Reid and McConnell spoke only once Sunday, a telephone call in the afternoon, aides said. As he closed a rare Sunday session of the Senate, Reid characterized the conversation as “productive” and “substantive.”
“I’m optimistic about the prospects for a positive conclusion to the issues before this country today,” he said.
But the shift in focus away from the imminent threat of a first-ever default on the U.S. debt sparked outrage among Republicans and alarm among the world’s financial leaders, meeting this weekend in Washington.
Christine Lagarde, managing director of the International Monetary Fund, warned on NBC’s “Meet the Press” that a failure by the United States to make scheduled payments to investors “would mean massive disruption the world over. And we would be at risk of tipping yet again into a recession.”
Republicans, meanwhile, said any agreement to back away from the sequester cuts would be opposed by GOP senators and doomed in the Republican House.
The fight over the debt limit is “typically a point where you try to create reforms and reduce deficits, so to agree to something that raises spending from previously agreed-to levels, I just can’t imagine that,” said Sen.

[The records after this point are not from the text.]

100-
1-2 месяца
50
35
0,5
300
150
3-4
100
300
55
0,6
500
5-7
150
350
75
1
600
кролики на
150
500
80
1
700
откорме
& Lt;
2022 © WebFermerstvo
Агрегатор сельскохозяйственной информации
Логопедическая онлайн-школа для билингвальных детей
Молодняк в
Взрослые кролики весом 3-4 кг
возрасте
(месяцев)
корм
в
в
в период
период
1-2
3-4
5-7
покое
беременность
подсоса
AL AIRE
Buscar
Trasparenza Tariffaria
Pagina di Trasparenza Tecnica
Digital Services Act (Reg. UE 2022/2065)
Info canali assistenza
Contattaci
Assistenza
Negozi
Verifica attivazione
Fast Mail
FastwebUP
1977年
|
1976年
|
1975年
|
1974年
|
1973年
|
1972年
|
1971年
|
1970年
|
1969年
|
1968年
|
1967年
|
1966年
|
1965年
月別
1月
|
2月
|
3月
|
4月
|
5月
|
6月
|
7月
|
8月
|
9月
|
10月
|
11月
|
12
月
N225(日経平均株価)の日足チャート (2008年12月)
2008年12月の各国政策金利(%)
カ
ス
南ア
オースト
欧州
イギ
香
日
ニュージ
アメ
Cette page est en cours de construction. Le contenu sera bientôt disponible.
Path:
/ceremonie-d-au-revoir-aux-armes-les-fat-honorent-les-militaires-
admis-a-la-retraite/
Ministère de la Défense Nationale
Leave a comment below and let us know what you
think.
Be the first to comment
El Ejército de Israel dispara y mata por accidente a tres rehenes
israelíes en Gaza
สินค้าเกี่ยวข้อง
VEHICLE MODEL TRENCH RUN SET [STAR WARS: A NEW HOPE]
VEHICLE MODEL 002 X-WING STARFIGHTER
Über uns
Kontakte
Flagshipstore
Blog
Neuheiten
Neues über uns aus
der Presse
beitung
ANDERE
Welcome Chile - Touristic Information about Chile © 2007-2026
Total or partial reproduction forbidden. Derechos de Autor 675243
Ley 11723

Bob Corker (R-Tenn.). “I just can’t imagine how that has any possibility of becoming law.”
Democrats insisted that they have no interest in rolling back the sequester cuts now. Reid noted that the Senate had already approved and sent to the House a measure that would leave the cuts in place through the middle of November, with “not a word about breaking [spending] caps,” Reid said on the Senate floor.
Instead, Democrats said they objected to a debt-limit plan developed by Sen. Susan Collins (R-Maine) because it would permit the cuts to stay in place through March, allowing another round of sequester cuts to hit on Jan. 15.
At that point, agency spending for fiscal 2014, which began Oct. 1, would be on track to fall roughly $90 billion lower than Democrats have proposed. And with the fiscal year half over, Democrats would have scant opportunity to renegotiate the numbers, a top priority.